## SELECTION
But, oh hang on, what’s this? Is there life in the old dog yet...? I’m sure I saw a blip just then... Do you see it...? No...? Well, I’m sure I did... Nurse...? NURSE!!!

Saturday, 29 October 2011

SELLING OUT


Oh, it doesn’t take much, does it? No matter how firmly held the beliefs and principles, it really doesn’t take much to cause you to wobble and fudge when the chips are down and the arm is being gently twisted. Scratch, as they say, the surface of any “bleeding heart” liberal, and you’ll find the fascist within.

I used to think that I was better than that. I used to believe that I would be capable of digging in my heels and saying  a resounding “No!” if the question was ever asked  of me. I used to be 100% (and absolutely no more – but that’s a rant for another day) certain that if the stormtroopers came a pounding on my door to take away my (obviously metaphorical) brother or my sister, then I would stand firmly by their side and resist any injustice because of what I believed was truly the “right” thing to do…

Principles.

Firmly held beliefs.

Absolutes.

There’s no room for a wobble. These things may not be fudged. We believe what we believe and we must be resolute in our defence of those beliefs because they are what make us who we are.

And then there’s a phone call…

“Can I do a favour…?”

And suddenly I’m sucked into working for the betterment of a whole world that I have steadfastly refused to support despite so many pressures over the last few years. One tiny phone call on behalf of a member of my extended and far distant family and I’m sucked into what I would otherwise refer to as a whole world of pain if that really wasn’t to over-egg the McMuffin.

For good or ill, in the far distant corners of this fair land of ours, live a few members of what you might be surprised to learn are known as blood relatives of my humble mashed potatoey self. They are even known to admit to the fact that they are related to me every once in a while, despite my best efforts to be the antisocial git that you have come to know and loathe through these dark passages.

One of the younger ones works for a fast food company of international reputation and I don’t really have a problem with that. It is, after all, work, and they do seem to look after her and nurture her career, and in this day and age that really is no bad thing. I mean, yes, you can rant and rail against corporate globalisation, after all I know I have, and you would, like I have, no doubt be making many fair and valid points, but the bottom line is that they are an employer and I am related, by whatever cosmic accidents have made it so, to one of their loyal employees.

The problem is that I’m really not a huge fan of theirs, and, over the years, I have not been backwards in coming forwards to say so. Personally, I choose not to eat there myself and am as resolute as it is possible to be about this, even though people have been known to sit near me eating their happy little lunches and allowing the tempting aromas to drift in my direction and specifically nosewards.

Sometimes it really does smell so good, but I’ll also tell you now that, whilst on an individual meal level these aromas can seem slightly tempting, on a larger outlet scale, the wafting stench of the fat and grease can still make me feel slightly nauseous and bring on an almost instant gag reflex.

You see…? Hard wired…

I’ve read the Naomi Klein book. I’ve read “Fast Food Nation”. I like to think that I know what’s going on and, despite years of just refusing to eat there, despite the endless arguments with colleagues who are also parents insisting that “You have to eat there if you’ve got kids…” (No… You don’t!), and, despite the fact that the occasional business meeting seems to inevitably happen in the nearest outlet to an industrial estate, I have resisted as best I can. After all, there’s not really much you can do when your boss plonks a hot bag of food down in front of you and says “I’ve bought you lunch” other than meekly eat it all up with as much in the way of thanks as you can muster, but as a general rule of thumb, this is not my preferred choice as to where I would personally choose to get my meals.

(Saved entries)
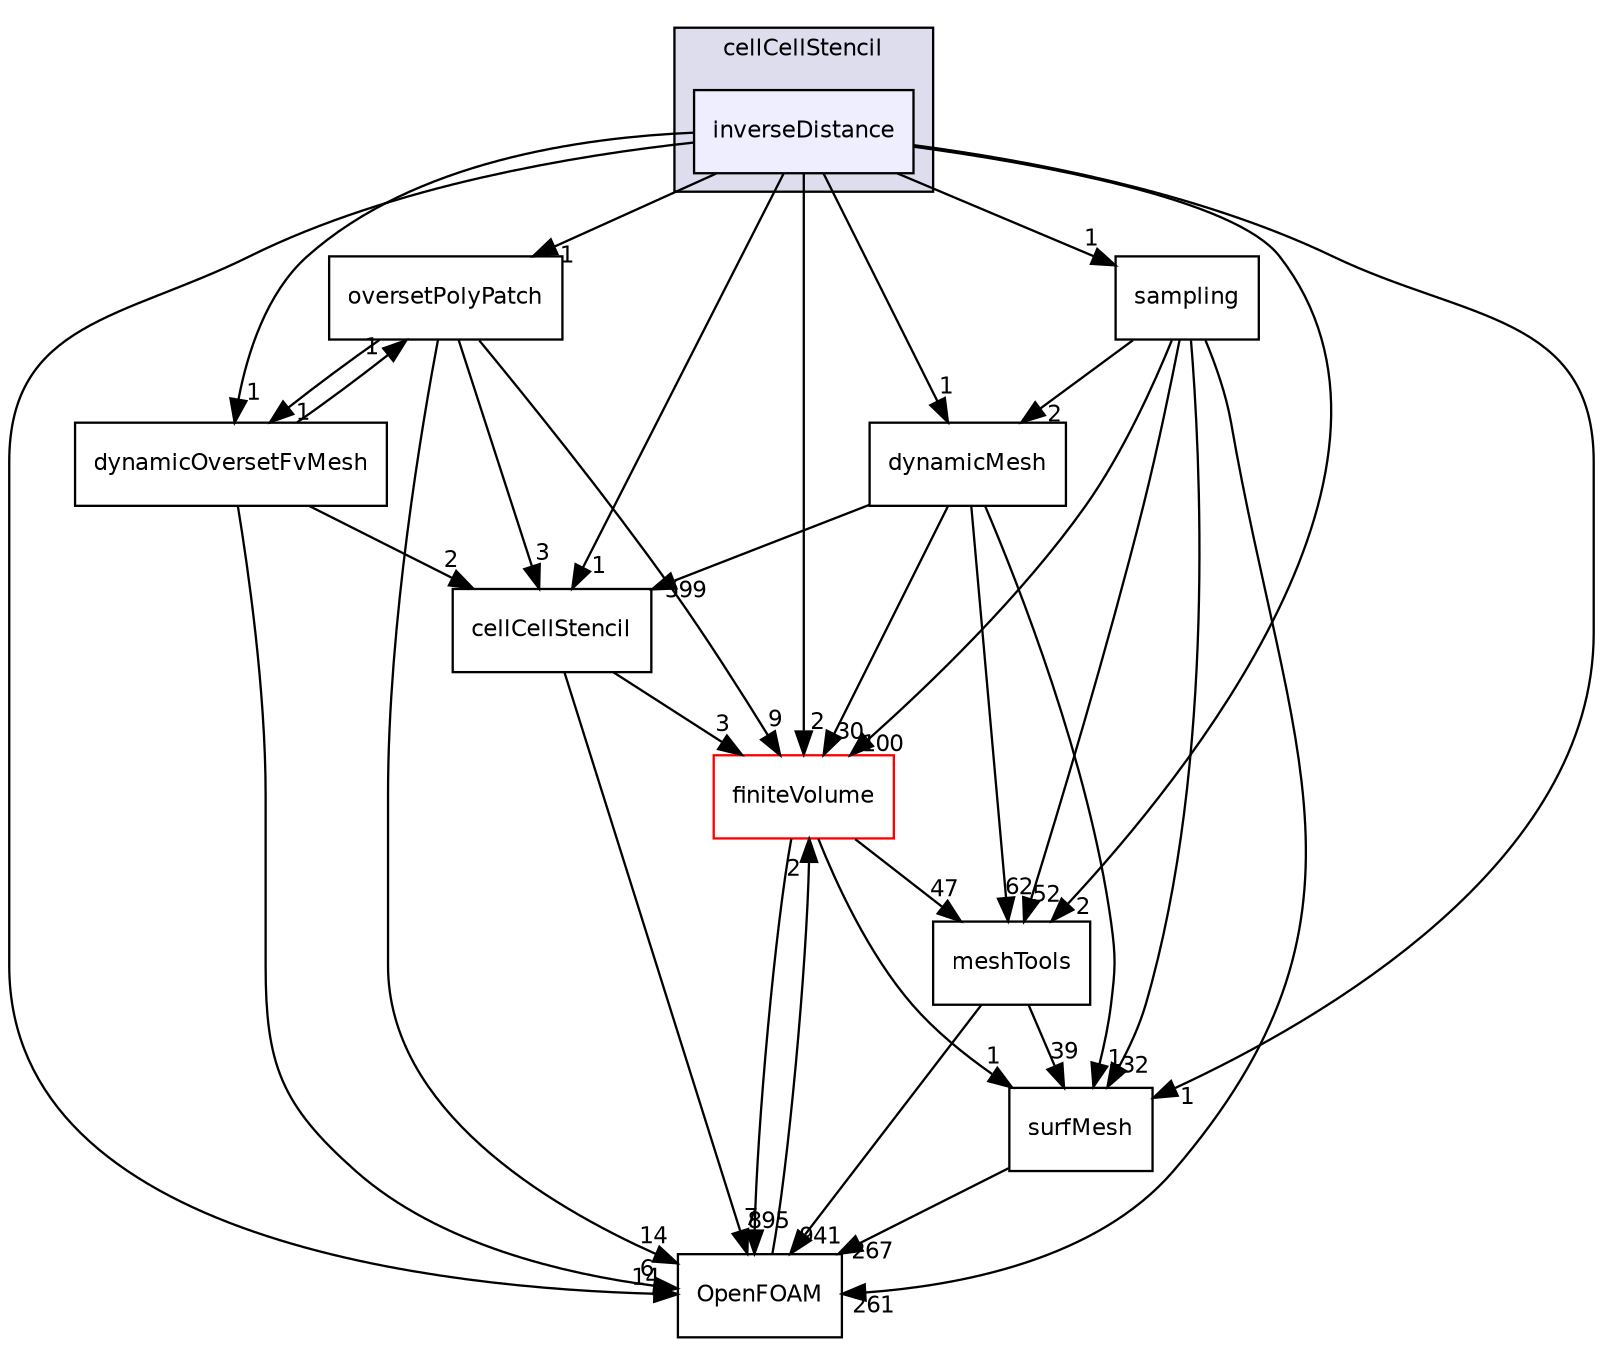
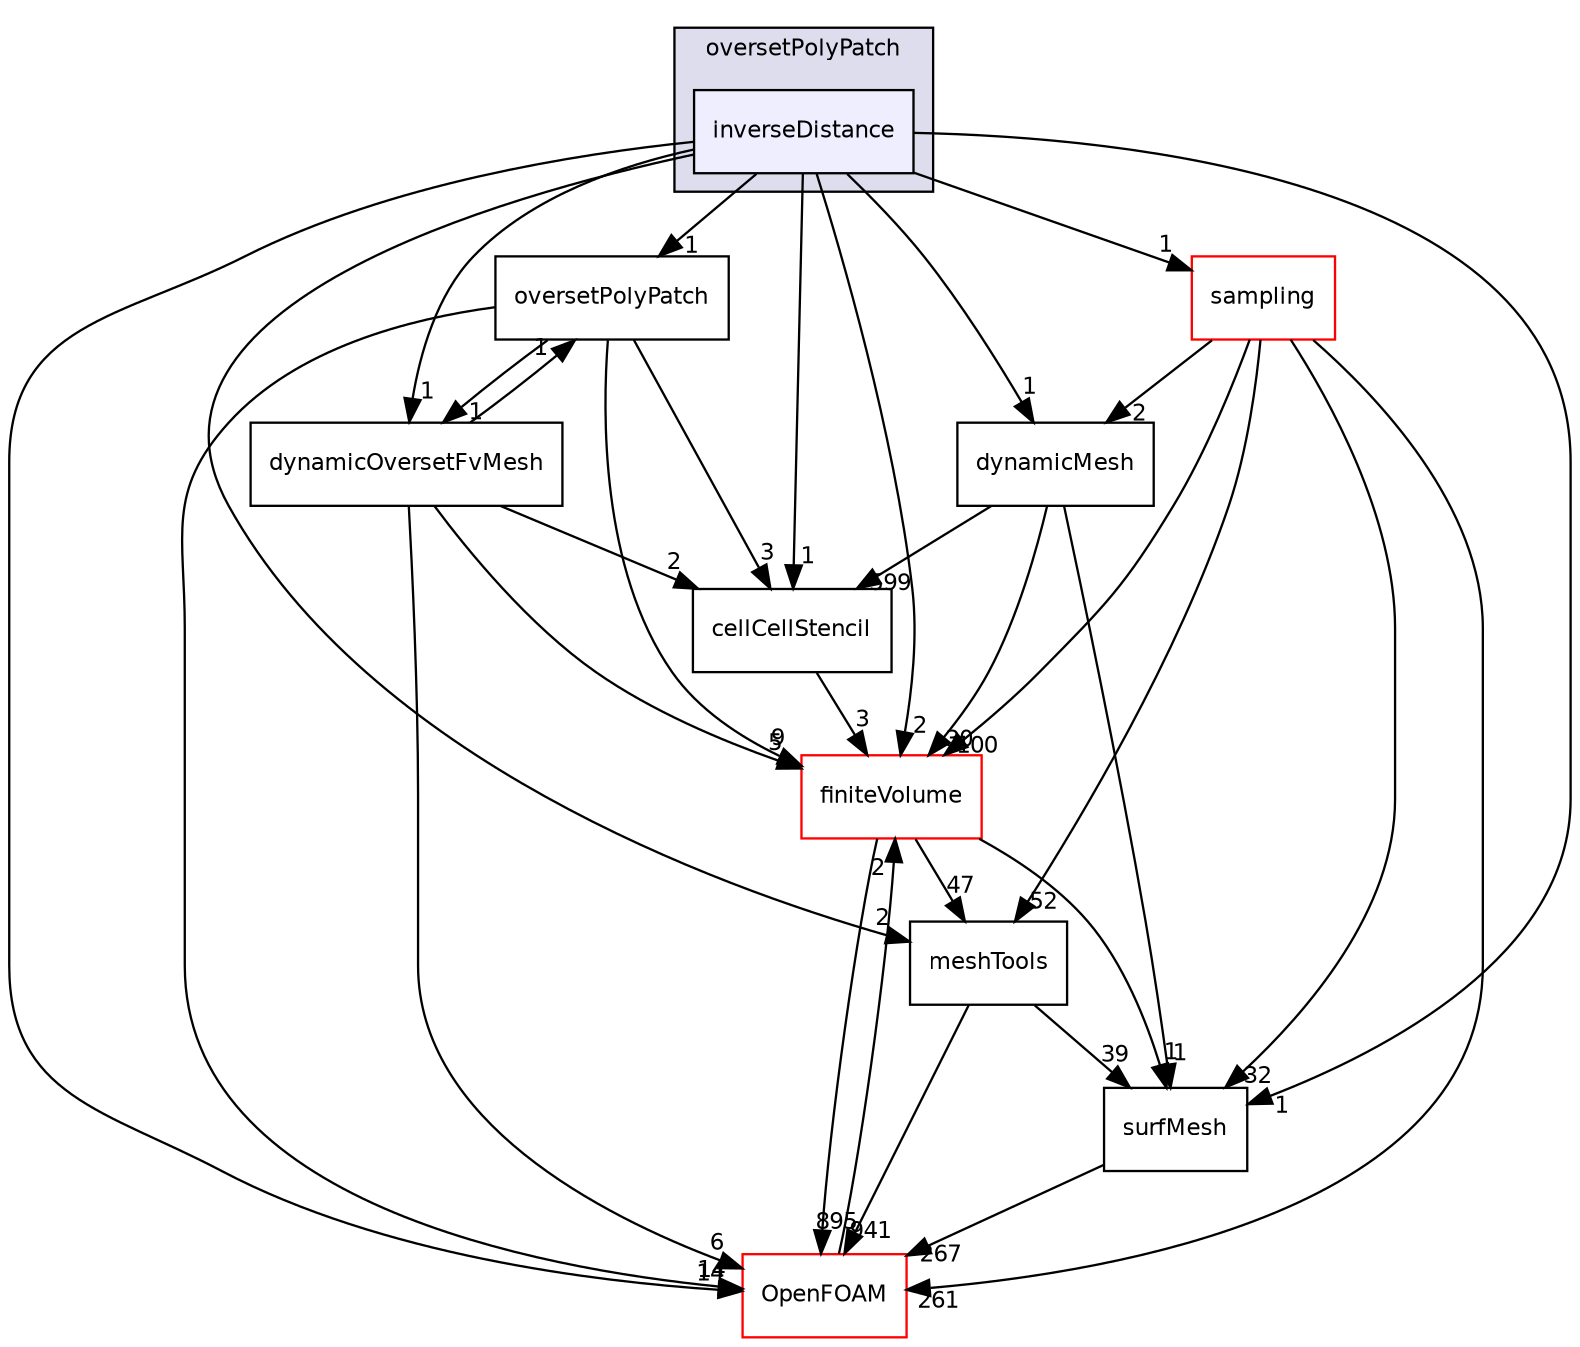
  digraph {
    compound=true
    node [fontname=Helvetica fontsize=10 shape=box]
    edge [headlabel=1 labeldistance=1.5 labelfontname=Helvetica labelfontsize=10]
    n1 [fillcolor="#eeeeff" label=inverseDistance pencolor=black style=filled]
    n2 [color=red label=finiteVolume]
-   n3 [color=black label=sampling]
+   n3 [color=red label=sampling]
    n4 [color=black label=surfMesh]
    n5 [label=oversetPolyPatch]
    n6 [color=black label=meshTools]
    n7 [color=black label=dynamicMesh]
    n8 [label=cellCellStencil]
    n9 [label=dynamicOversetFvMesh]
-   n10 [color=black label=OpenFOAM]
+   n10 [color=red label=OpenFOAM]
    subgraph cluster_1 {
      bgcolor="#ddddee"
      fontname=Helvetica
      fontsize=10
-     label=cellCellStencil
+     label=oversetPolyPatch
      pencolor=black
      n1
    }
    n1 -> n2 [headlabel=2]
    n1 -> n3
    n1 -> n4
    n1 -> n5
    n1 -> n6 [headlabel=2]
    n1 -> n7
    n1 -> n8
    n1 -> n9
    n1 -> n10 [headlabel=14]
    n2 -> n4
    n2 -> n6 [headlabel=47]
    n2 -> n10 [headlabel=895]
    n3 -> n2 [headlabel=100]
    n3 -> n4 [headlabel=32]
    n3 -> n6 [headlabel=52]
    n3 -> n7 [headlabel=2]
    n3 -> n10 [headlabel=261]
    n4 -> n10 [headlabel=267]
    n5 -> n2 [headlabel=9]
    n5 -> n8 [headlabel=3]
    n5 -> n9
    n5 -> n10 [headlabel=14]
    n6 -> n4 [headlabel=39]
    n6 -> n10 [headlabel=941]
    n7 -> n2 [headlabel=30]
    n7 -> n4
-   n7 -> n6 [headlabel=62]
    n7 -> n8 [headlabel=599]
    n8 -> n2 [headlabel=3]
-   n8 -> n10 [headlabel=7]
+   n9 -> n2 [headlabel=5]
    n9 -> n5
    n9 -> n8 [headlabel=2]
    n9 -> n10 [headlabel=6]
    n10 -> n2 [headlabel=2]
  }
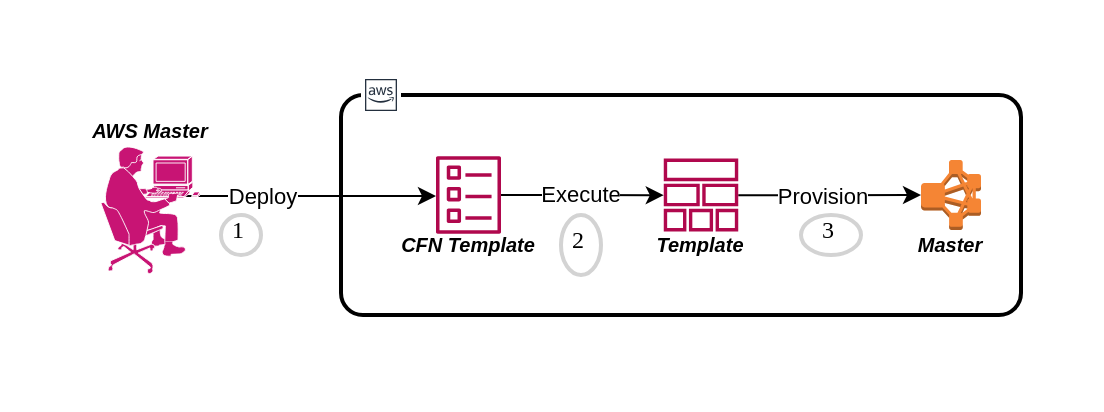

## WRITTEN REQUEST A
Transcribe everything in the post from "You see…? Hard" down to "get my meals.".
## WRITTEN REQUEST B
Answer these questions about the post:
(i) What date appears above the post's title?
(ii) Apart from the Naomi Klein book, what book does the writer say they have read?
(iii) What kind of company does the writer's younger relative work for?

## WORKED SOLUTION A
You see…? Hard wired…

I’ve read the Naomi Klein book. I’ve read “Fast Food Nation”. I like to think that I know what’s going on and, despite years of just refusing to eat there, despite the endless arguments with colleagues who are also parents insisting that “You have to eat there if you’ve got kids…” (No… You don’t!), and, despite the fact that the occasional business meeting seems to inevitably happen in the nearest outlet to an industrial estate, I have resisted as best I can. After all, there’s not really much you can do when your boss plonks a hot bag of food down in front of you and says “I’ve bought you lunch” other than meekly eat it all up with as much in the way of thanks as you can muster, but as a general rule of thumb, this is not my preferred choice as to where I would personally choose to get my meals.

## WORKED SOLUTION B
(i) Saturday, 29 October 2011
(ii) "Fast Food Nation"
(iii) A fast food company of international reputation